» **TASK DETAILS**
Rewrite the text read from the items below, replacing every "GBIF" with "Global Biodiversity Information Facility" and leaving everything else unchanged. Leave the pictures out.

» **DATA FOR PROCESSING**
___

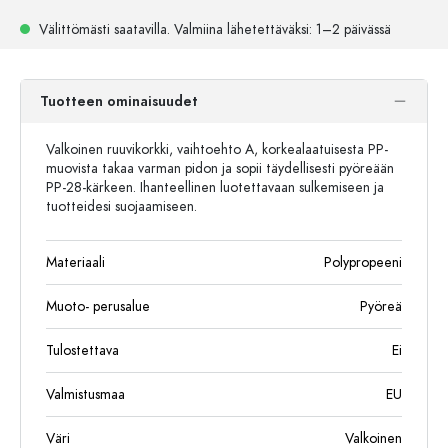
Välittömästi saatavilla.
Valmiina lähetettäväksi
: 1–2 päivässä
Tuotteen ominaisuudet
Valkoinen ruuvikorkki, vaihtoehto A, korkealaatuisesta PP-
muovista takaa varman pidon ja sopii täydellisesti pyöreään
PP-28-kärkeen. Ihanteellinen luotettavaan sulkemiseen ja
tuotteidesi suojaamiseen.
Materiaali
Polypropeeni
Muoto- perusalue
Pyöreä
Tulostettava
Ei
Valmistusmaa
EU
Väri
Valkoinen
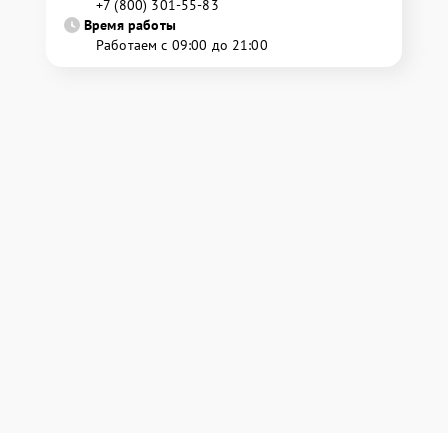
+7 (800) 301-55-83
Время работы
Работаем с 09:00 до 21:00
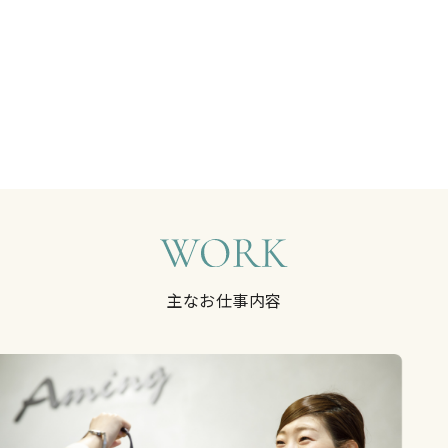
主なお仕事内容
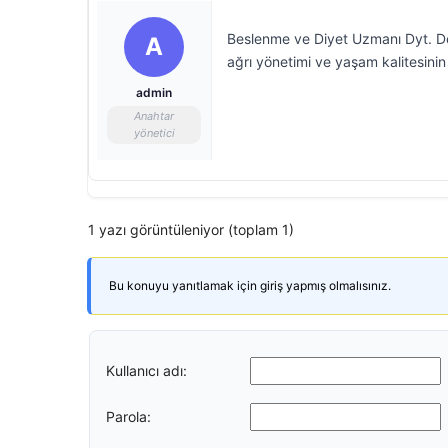
Beslenme ve Diyet Uzmanı Dyt. Deni
A
ağrı yönetimi ve yaşam kalitesinin 
admin
Anahtar
yönetici
1 yazı görüntüleniyor (toplam 1)
Bu konuyu yanıtlamak için giriş yapmış olmalısınız.
Kullanıcı adı:
Parola:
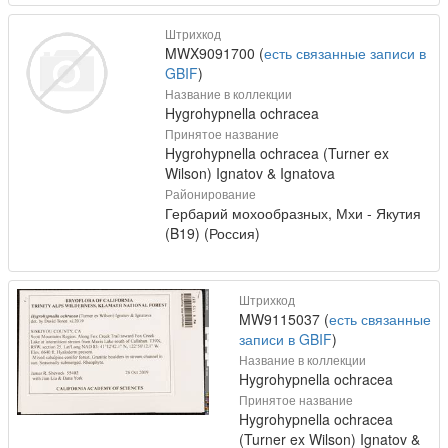
Штрихкод
MWX9091700 (
есть связанные записи в
GBIF
)
Название в коллекции
Hygrohypnella ochracea
Принятое название
Hygrohypnella ochracea (Turner ex
Wilson) Ignatov & Ignatova
Районирование
Гербарий мохообразных, Мхи - Якутия
(B19) (Россия)
Штрихкод
MW9115037 (
есть связанные
записи в GBIF
)
Название в коллекции
Hygrohypnella ochracea
Принятое название
Hygrohypnella ochracea
(Turner ex Wilson) Ignatov &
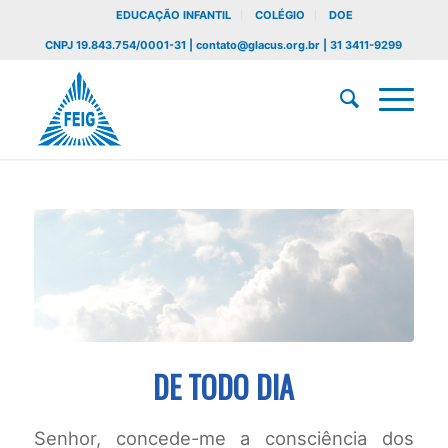
EDUCAÇÃO INFANTIL
COLÉGIO
DOE
CNPJ 19.843.754/0001-31 | contato@glacus.org.br | 31 3411-9299
DE TODO DIA
Senhor, concede-me a consciência dos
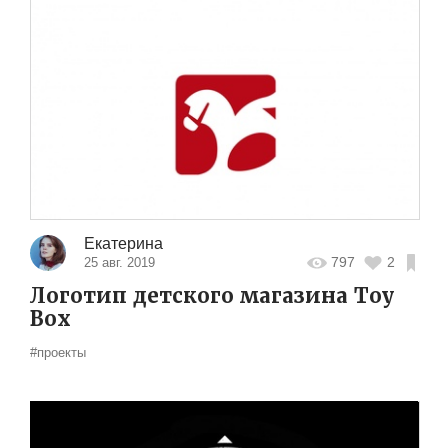
Екатерина
797
2
25 авг. 2019
Логотип детского магазина Toy
Box
#проекты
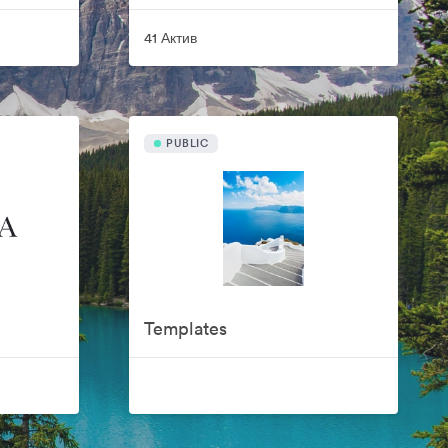
41 Актив
PUBLIC
Templates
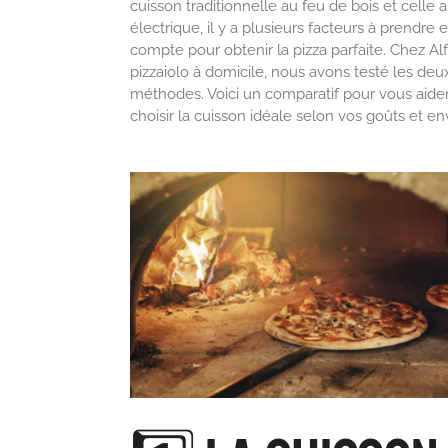
cuisson traditionnelle au feu de bois et celle a
électrique, il y a plusieurs facteurs à prendre 
compte pour obtenir la pizza parfaite. Chez Al
pizzaiolo à domicile, nous avons testé les deu
méthodes. Voici un comparatif pour vous aider
choisir la cuisson idéale selon vos goûts et env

___

» **SOLUTION TO THE PROBLEM**
Välittömästi saatavilla.
Valmiina lähetettäväksi
: 1–2 päivässä
Tuotteen ominaisuudet
Valkoinen ruuvikorkki, vaihtoehto A, korkealaatuisesta PP-
muovista takaa varman pidon ja sopii täydellisesti pyöreään
PP-28-kärkeen. Ihanteellinen luotettavaan sulkemiseen ja
tuotteidesi suojaamiseen.
Materiaali
Polypropeeni
Muoto- perusalue
Pyöreä
Tulostettava
Ei
Valmistusmaa
EU
Väri
Valkoinen
+7 (800) 301-55-83
Время работы
Работаем с 09:00 до 21:00
主なお仕事内容
Beslenme ve Diyet Uzmanı Dyt. Deni
A
ağrı yönetimi ve yaşam kalitesinin 
admin
Anahtar
yönetici
1 yazı görüntüleniyor (toplam 1)
Bu konuyu yanıtlamak için giriş yapmış olmalısınız.
Kullanıcı adı:
Parola:
Штрихкод
MWX9091700 (
есть связанные записи в
Global Biodiversity Information Facility
)
Название в коллекции
Hygrohypnella ochracea
Принятое название
Hygrohypnella ochracea (Turner ex
Wilson) Ignatov & Ignatova
Районирование
Гербарий мохообразных, Мхи - Якутия
(B19) (Россия)
Штрихкод
MW9115037 (
есть связанные
записи в Global Biodiversity Information Facility
)
Название в коллекции
Hygrohypnella ochracea
Принятое название
Hygrohypnella ochracea
(Turner ex Wilson) Ignatov &
EDUCAÇÃO INFANTIL
COLÉGIO
DOE
CNPJ 19.843.754/0001-31 | contato@glacus.org.br | 31 3411-9299
DE TODO DIA
Senhor, concede-me a consciência dos
Екатерина
797
2
25 авг. 2019
Логотип детского магазина Toy
Box
#проекты
41 Актив
PUBLIC
Templates
cuisson traditionnelle au feu de bois et celle a
électrique, il y a plusieurs facteurs à prendre 
compte pour obtenir la pizza parfaite. Chez Al
pizzaiolo à domicile, nous avons testé les deu
méthodes. Voici un comparatif pour vous aider
choisir la cuisson idéale selon vos goûts et env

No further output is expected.